Opinion
13642.
MAY 15, 1941. REHEARING DENIED JUNE 14, 1941.
Petition for injunction. Before Judge Franklin. Richmond superior court. December 12, 1940.
Fleming Fleming, for plaintiffs.
C. Wesley Killebrew and W. Inman Curry, for defendants.
Whether the ordinance fixing hours and prices and otherwise regulating the business of the plaintiffs as barbers be valid or invalid, the petition did not show such interference or threatened interference as to authorize an injunction.
No. 13642. MAY 15, 1941. REHEARING DENIED JUNE 14, 1941.
In their petition as amended the plaintiffs alleged, that they were registered and licensed barbers engaged in business as such in the City of Augusta; that in April, 1940, the city council passed an ordinance fixing hours of work, minimum prices for service, and otherwise regulating such business in the city; that the ordinance created a "city barber board" to administer its provisions; and that on June 6, 1940, this board caused notice to be published in a designated newspaper, stating that "Beginning Monday June 17, 1940, all barber-shops will comply with this law," and setting forth the prescribed hours and prices. Other allegations were that the ordinance was unconstitutional and void, for various reasons stated. The petition was filed on June 10, 1940, and named as defendants the City Council of Augusta, the mayor, and the city board of barbers and its individual members. The prayers were that the court "issue at once a restraining order against the enforcement of the rules as threatened in the public notice ordered above to begin on Monday, June 17, 1940. Also that the court, after full hearing, issue its permanent injunction against said ordinance." The petition was wholly silent as to any interference with the plaintiffs in the pursuit of their occupation, and as to any effort or intention by any person or official to enforce the ordinance, except publication of the foregoing notice stating that beginning on a certain date all barber-shops will comply with this law. The court sustained a general demurrer to the petition, and dismissed the action. The plaintiffs excepted.

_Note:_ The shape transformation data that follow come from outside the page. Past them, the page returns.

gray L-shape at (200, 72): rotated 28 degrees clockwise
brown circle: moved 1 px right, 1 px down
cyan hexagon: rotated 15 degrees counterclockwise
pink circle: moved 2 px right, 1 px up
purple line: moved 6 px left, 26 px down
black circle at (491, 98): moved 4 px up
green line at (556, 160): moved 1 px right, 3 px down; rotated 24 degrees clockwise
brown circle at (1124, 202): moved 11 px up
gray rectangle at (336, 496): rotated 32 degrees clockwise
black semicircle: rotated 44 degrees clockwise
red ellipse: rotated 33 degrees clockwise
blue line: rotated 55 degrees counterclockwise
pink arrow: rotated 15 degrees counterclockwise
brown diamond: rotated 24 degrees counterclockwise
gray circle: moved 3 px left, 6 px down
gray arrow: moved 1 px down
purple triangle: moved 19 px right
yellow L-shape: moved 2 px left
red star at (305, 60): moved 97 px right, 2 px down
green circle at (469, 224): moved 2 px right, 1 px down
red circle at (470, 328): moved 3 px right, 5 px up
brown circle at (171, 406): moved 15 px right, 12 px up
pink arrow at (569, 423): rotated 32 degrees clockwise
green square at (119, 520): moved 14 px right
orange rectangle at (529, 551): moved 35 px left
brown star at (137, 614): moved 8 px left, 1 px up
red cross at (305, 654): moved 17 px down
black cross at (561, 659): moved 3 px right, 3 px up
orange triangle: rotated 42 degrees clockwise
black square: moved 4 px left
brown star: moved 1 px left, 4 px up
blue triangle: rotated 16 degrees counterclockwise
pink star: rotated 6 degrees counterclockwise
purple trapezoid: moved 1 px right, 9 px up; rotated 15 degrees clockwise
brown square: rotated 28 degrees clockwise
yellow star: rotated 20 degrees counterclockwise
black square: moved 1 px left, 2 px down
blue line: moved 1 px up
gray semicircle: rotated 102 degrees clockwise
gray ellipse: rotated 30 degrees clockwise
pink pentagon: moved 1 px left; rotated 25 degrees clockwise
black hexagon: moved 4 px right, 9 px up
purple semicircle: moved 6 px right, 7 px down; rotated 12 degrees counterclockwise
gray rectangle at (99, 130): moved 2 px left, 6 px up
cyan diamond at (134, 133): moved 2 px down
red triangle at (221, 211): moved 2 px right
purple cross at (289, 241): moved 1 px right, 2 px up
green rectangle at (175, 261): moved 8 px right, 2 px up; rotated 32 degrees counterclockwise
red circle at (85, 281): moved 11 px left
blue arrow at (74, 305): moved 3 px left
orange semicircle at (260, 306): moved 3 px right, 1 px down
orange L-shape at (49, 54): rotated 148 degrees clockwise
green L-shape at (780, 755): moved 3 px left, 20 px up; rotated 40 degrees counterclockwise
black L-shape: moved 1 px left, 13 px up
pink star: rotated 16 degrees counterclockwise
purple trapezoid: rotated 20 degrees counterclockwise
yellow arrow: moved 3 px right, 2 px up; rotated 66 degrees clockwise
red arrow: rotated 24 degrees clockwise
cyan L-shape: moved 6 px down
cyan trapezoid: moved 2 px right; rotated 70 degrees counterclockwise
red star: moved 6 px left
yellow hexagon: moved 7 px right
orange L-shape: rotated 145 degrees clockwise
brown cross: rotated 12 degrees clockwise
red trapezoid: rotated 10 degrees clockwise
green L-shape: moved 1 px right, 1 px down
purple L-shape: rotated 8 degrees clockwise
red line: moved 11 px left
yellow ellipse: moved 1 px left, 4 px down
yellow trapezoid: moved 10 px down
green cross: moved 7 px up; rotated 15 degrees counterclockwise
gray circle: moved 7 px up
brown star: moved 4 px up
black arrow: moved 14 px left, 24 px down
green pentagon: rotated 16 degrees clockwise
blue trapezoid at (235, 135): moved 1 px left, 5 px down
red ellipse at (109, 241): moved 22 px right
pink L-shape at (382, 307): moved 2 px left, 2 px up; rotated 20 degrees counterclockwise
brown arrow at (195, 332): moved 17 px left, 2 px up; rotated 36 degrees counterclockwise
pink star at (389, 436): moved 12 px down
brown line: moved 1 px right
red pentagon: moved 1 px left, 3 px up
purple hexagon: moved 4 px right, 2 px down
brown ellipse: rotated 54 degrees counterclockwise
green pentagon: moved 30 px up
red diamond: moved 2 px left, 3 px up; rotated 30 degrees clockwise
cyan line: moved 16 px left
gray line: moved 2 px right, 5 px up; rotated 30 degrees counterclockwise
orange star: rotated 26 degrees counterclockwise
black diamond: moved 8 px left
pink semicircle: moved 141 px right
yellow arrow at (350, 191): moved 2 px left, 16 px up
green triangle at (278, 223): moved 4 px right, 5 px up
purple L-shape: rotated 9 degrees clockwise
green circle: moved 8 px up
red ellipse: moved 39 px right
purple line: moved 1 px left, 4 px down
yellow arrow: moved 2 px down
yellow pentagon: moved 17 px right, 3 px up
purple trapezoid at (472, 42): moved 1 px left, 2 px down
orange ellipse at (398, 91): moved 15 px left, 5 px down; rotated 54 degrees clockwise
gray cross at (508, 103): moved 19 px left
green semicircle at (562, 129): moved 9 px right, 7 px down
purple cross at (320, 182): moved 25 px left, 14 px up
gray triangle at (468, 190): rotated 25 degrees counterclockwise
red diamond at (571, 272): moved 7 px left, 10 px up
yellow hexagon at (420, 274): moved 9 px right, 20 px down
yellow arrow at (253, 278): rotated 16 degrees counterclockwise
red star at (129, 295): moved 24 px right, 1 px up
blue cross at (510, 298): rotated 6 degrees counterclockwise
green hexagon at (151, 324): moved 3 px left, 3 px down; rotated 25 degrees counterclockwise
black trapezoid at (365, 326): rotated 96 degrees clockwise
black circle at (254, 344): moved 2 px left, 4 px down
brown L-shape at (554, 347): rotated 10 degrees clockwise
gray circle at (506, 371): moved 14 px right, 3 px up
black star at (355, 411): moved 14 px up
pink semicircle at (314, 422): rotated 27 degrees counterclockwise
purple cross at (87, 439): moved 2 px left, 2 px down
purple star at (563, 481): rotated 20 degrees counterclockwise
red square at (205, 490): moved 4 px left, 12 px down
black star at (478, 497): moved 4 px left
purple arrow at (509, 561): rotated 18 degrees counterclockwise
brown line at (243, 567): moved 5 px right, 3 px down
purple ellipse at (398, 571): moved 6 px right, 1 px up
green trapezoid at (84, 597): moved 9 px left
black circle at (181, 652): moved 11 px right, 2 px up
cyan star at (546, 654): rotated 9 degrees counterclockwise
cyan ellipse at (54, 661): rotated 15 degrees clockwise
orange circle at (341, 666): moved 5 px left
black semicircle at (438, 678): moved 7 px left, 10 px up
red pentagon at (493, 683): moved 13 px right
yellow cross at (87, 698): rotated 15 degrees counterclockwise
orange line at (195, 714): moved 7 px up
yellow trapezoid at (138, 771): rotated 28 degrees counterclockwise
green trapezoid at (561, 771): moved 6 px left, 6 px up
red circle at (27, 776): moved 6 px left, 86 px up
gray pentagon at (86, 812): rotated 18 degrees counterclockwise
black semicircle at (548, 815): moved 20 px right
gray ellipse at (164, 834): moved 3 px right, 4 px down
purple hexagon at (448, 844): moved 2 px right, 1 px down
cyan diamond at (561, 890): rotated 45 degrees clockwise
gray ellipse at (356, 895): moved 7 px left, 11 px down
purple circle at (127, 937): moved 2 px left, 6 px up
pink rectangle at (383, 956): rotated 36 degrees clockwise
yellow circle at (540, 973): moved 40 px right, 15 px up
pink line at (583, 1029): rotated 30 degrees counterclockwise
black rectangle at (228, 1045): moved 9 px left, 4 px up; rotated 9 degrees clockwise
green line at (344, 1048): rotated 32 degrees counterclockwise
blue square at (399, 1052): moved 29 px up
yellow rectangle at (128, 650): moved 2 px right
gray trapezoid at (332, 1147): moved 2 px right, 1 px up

Whether the ordinance be valid or invalid, the petition did not show such interference or threatened interference as to authorize the grant of an injunction, and was properly dismissed on demurrer as failing to state a cause of action. Howard v. Briarcliff Zoological Corporation, 178 Ga. 595 ( 173 S.E. 391); Coker v. Atlanta, 186 Ga. 473 ( 198 S.E. 74); Powell v. Hartsfield, 190 Ga. 839 ( 11 S.E.2d 33); Anthony v. Atlanta, 190 Ga. 841 ( 11 S.E.2d 197); Cox v. Linder, 191 Ga. 790 ( 14 S.E.2d 93).
Judgment affirmed. All the Justices concur.